Exercise passage
======

The GPTWindow() function allows you to open a terminal and interact with AI on Vim by putting a case-by-case system prompt in the command line.
This section compares gpt-cli
with other popular LLM terminal clients to help you understand the similarities and differences between these tools.
Client Name | Description |
---|---|
gpt-cli |
Command-line interface for interactive chat with various LLMs including OpenAI, Anthropic, Google, Groq, and local models. |
ollama |
Tool for running large language models locally with a simple API. |
Claude Code |
Anthropic's command-line tool for delegating coding tasks to Claude directly from the terminal. |
llm |
CLI tool by Simon Willison for interacting with LLMs, with plugin support. |
shell\_gpt (sgpt) |
Command-line interface to chat with ChatGPT from the terminal. |
aichat |
Chat with AI models in your terminal with support for multiple providers. |
lm-terminal |
Minimalist terminal interface for interacting with LLMs. |
openai-cli |
Official OpenAI command-line interface for their models. |
Anthropic CLI |
Official Anthropic command-line interface for Claude models. |
Gemini CLI |
Google's command-line tool for interacting with Gemini models. |
Feature | gpt-cli | ollama | Claude Code | llm | shell_gpt | aichat |
---|---|---|---|---|---|---|
Model Support | ||||||
OpenAI Models | ✅ | ❌ | ❌ | ✅ | ✅ | ✅ |
Anthropic Models | ✅ | ❌ | ✅ | ✅ | ❌ | ✅ |
Google Models | ✅ | ❌ | ❌ | ✅ | ❌ | ✅ |
Grok Models | ✅ | ❌ | ❌ | ❌ | ❌ | ❌ |
Groq Models | ✅ | ❌ | ❌ | ✅ | ❌ | ✅ |
Together AI Models | ✅ | ❌ | ❌ | ❌ | ❌ | ❌ |
Fireworks Models | ✅ | ❌ | ❌ | ❌ | ❌ | ❌ |
MistralAI Models | ✅ | ❌ | ❌ | ✅ | ❌ | ❌ |
Replicate Models | ✅ | ❌ | ❌ | ✅ | ❌ | ❌ |
Local Models | ✅ | ✅ | ❌ | ✅ | ❌ | ✅ |
Core Features | ||||||
Interactive Chat | ✅ | ✅ | ✅ | ✅ | ✅ | ✅ |
Single-prompt Mode | ✅ | ✅ | ✅ | ✅ | ✅ | ✅ |
Pipeline Support | ✅ | ✅ | ✅ | ✅ | ✅ | ✅ |
System Prompts | ✅ | ✅ | ✅ | ✅ | ✅ | ✅ |
File Attachments | ✅ | ✅ | ✅ | ✅ | ✅ | ✅ |
Model Switching | ✅ | ✅ | ❌ | ✅ | ✅ | ✅ |
Technical Aspects | ||||||
Language | TypeScript/Deno | Go | Python | Python | Python | Go |
Local Execution | ✅ | ✅ | ❌ | ✅ | ✅ | ✅ |
API Required | ✅ | ❌ | ✅ | ✅ | ✅ | ✅ |
Open Source | ✅ | ✅ | ❌ | ✅ | ✅ | ✅ |
Single binary operation | ✅ | ✅ | ❌ | ❌ | ❌ | ✅ |
Integration | ||||||
Vim Plugin | ✅ | ❌ | ❌ | ❌ | ✅ | ❌ |
Shell Integration | ✅ | ✅ | ✅ | ✅ | ✅ | ✅ |
Context Preservation | ✅ | ✅ | ✅ | ✅ | ✅ | ✅ |
Unique Features | ||||||
Model History Stack | ✅ | ❌ | ❌ | ❌ | ❌ | ❌ |
In-chat Model Switching | ✅ | ❌ | ❌ | ❌ | ❌ | ✅ |
Coding-Focused | ❌ | ❌ | ✅ | ❌ | ❌ | ❌ |
Local Model Serving | ❌ | ✅ | ❌ | ❌ | ❌ | ❌ |
- gpt-cli focuses on providing a unified interface for multiple cloud-based LLM providers, while ollama specializes in running models locally.

======

(Coordinate data for aerial features)
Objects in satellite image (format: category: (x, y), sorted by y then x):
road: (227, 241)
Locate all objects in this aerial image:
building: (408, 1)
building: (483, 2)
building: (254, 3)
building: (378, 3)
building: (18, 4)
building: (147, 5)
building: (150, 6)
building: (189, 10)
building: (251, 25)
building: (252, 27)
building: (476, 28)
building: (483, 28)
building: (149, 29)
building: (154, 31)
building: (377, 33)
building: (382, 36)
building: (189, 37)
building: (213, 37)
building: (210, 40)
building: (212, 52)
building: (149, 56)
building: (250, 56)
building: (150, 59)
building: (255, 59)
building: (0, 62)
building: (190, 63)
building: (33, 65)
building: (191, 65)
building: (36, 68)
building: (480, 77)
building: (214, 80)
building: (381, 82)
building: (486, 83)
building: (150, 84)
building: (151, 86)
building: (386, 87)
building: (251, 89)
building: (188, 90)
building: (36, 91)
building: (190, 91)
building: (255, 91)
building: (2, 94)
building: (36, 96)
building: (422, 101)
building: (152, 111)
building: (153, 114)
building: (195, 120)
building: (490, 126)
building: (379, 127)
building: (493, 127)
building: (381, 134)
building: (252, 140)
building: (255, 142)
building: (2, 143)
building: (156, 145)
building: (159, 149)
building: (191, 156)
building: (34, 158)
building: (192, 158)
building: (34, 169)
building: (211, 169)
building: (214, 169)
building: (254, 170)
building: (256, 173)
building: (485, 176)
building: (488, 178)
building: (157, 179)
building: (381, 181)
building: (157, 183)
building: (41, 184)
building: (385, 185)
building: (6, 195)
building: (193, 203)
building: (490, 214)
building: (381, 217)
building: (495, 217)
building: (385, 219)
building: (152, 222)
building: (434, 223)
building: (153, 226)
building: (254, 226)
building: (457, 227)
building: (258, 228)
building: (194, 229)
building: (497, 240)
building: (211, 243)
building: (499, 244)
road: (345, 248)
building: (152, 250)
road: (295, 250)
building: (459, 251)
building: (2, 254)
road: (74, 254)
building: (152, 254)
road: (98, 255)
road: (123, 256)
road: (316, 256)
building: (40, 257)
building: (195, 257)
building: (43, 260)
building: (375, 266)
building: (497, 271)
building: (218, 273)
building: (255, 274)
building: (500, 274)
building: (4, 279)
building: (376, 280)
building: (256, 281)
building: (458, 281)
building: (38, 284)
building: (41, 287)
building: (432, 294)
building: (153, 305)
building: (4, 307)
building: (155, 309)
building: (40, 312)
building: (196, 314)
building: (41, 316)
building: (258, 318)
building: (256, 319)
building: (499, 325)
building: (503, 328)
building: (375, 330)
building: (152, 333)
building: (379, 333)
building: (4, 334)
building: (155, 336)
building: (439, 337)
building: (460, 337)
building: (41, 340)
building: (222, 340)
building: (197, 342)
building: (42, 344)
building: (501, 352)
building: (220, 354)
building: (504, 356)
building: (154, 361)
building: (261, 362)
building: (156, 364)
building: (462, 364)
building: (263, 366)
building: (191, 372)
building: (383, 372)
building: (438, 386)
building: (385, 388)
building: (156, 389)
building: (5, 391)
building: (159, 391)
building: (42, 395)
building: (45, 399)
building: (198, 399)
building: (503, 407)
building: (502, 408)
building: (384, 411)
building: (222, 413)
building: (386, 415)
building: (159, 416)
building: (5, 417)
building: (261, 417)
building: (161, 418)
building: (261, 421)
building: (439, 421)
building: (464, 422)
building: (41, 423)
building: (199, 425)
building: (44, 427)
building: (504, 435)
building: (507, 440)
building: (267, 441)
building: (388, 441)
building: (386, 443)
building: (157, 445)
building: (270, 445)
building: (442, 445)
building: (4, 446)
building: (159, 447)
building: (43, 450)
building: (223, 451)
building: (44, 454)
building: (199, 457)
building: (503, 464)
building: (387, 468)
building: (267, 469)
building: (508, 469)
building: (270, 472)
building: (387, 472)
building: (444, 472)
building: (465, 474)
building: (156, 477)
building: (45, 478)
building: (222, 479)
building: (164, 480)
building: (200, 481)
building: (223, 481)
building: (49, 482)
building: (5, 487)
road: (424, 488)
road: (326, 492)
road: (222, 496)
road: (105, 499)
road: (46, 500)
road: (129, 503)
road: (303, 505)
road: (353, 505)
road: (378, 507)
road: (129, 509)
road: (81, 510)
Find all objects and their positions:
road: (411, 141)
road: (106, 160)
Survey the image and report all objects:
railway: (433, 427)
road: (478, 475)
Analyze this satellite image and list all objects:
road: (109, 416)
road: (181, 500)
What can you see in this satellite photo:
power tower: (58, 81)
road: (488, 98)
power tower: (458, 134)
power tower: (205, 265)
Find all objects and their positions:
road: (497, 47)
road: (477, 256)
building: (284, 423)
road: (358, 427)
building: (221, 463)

======

Tasks and exercises
a) In the comparison of LLM terminal clients, reproduce the text beginning at the words "The GPTWindow() function" and stopping after "between these tools.", substituting "console" for "terminal".
b) Answer these questions from the comparison of LLM terminal clients:
(i) In which language is ollama written?
(ii) Who is named as the author of the llm tool?
(iii) Which client is the only one marked as Coding-Focused?
Rely only on the comparison of LLM terminal clients, not on the data.

Solutions to the tasks
a)
The GPTWindow() function allows you to open a console and interact with AI on Vim by putting a case-by-case system prompt in the command line.
This section compares gpt-cli
with other popular LLM console clients to help you understand the similarities and differences between these tools.

b)
(i) Go
(ii) Simon Willison
(iii) Claude Code